B.C.’s Ministry of Environment is considering suspending or reducing operations at a contaminated-soil landfill near Shawnigan Lake after surface water escaped from the site during a storm last week.
The ministry said it sent owner Cobble Hill Holdings Ltd. a warning letter Wednesday, raising concerns about the company’s ability to comply with a permit to store up to 100,000 tonnes of soil a year in the Stebbings Road quarry.
“Specifically, concerns have been raised regarding the permittee’s ability to ensure that all surface water (contact and non-contact water) is contained on the property and treated in accordance with the permit,” the letter states.
The company has until 4:30 p.m. today to provide the ministry with information on its efforts to comply with the permit.
Cobble Hill’s president, Mike Kelly, said the company is working on a response to the province and will issue a statement today.
The company said earlier in the week that the landfill’s containment and treatment systems were functioning as designed.
“There was no breach of containment, discharge or overflow,” the statement said. “Heavy rainfall events were anticipated and incorporated into the site water-management design.”
The ministry’s letter comes after Island Health issued a do-not-use-water advisory for the south end of Shawnigan Lake last Friday due to a suspected overflow of water at the landfill site.
The advisory was lifted Tuesday once ministry tests found no threat to human or aquatic life from surface water run-off.
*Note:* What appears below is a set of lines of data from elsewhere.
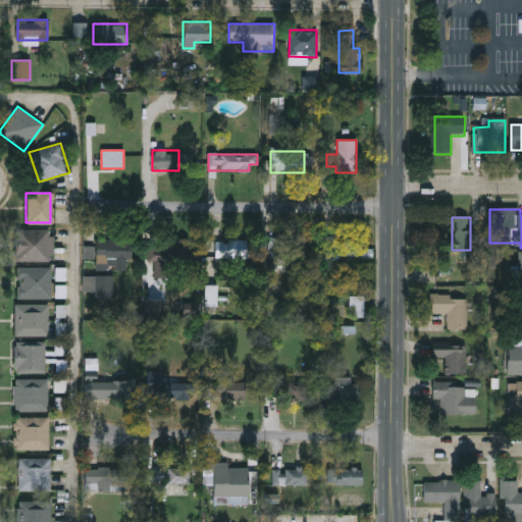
[(16,260),(16,228),(53,228),(53,260),(16,260)]
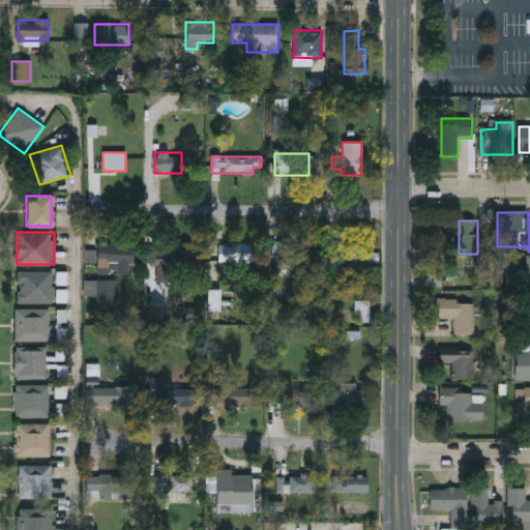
[(293,262),(283,262),(283,264),(271,263),(272,241),(313,242),(312,267),(293,266),(293,262)]
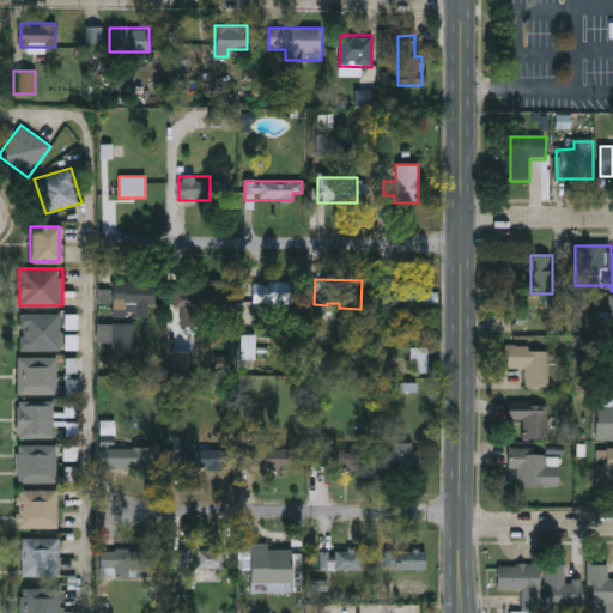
[(111,307),(111,280),(155,280),(155,307),(111,307)]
Inspectors said there was no evidence that the water came into contact with contaminated soil at the site.
The ministry did find that the company failed to comply with its permit by allowing surface water to escape the property rather than channelling it into a settling pond. In addition, inspectors said Cobble Hill Holdings failed to notify the ministry immediately upon discovering the discharge.
“This is a warning that escalating compliance response is expected if the non-compliance continues,” the inspection report said.
In a statement to the Times Colonist, the ministry said that “compliance with the permit is expected, and given the recent public health advisory, the ministry is seeking to ensure that compliance is maintained to ensure public health and protection of the environment.”
Sonia Furstenau, a director with the Cowichan Valley Regional District, welcomed the province’s response.
“I’m really pleased the ministry is taking these issues seriously,” she said.
Shawnigan residents have been fighting the landfill in court, fearing that its location uphill from the lake will result in contaminants leaching from the site and polluting their water supply.
Protesters blocked the entrance to the landfill Thursday morning before eventually allowing trucks to enter and drop off soil. Shawnigan RCMP said there were no arrests.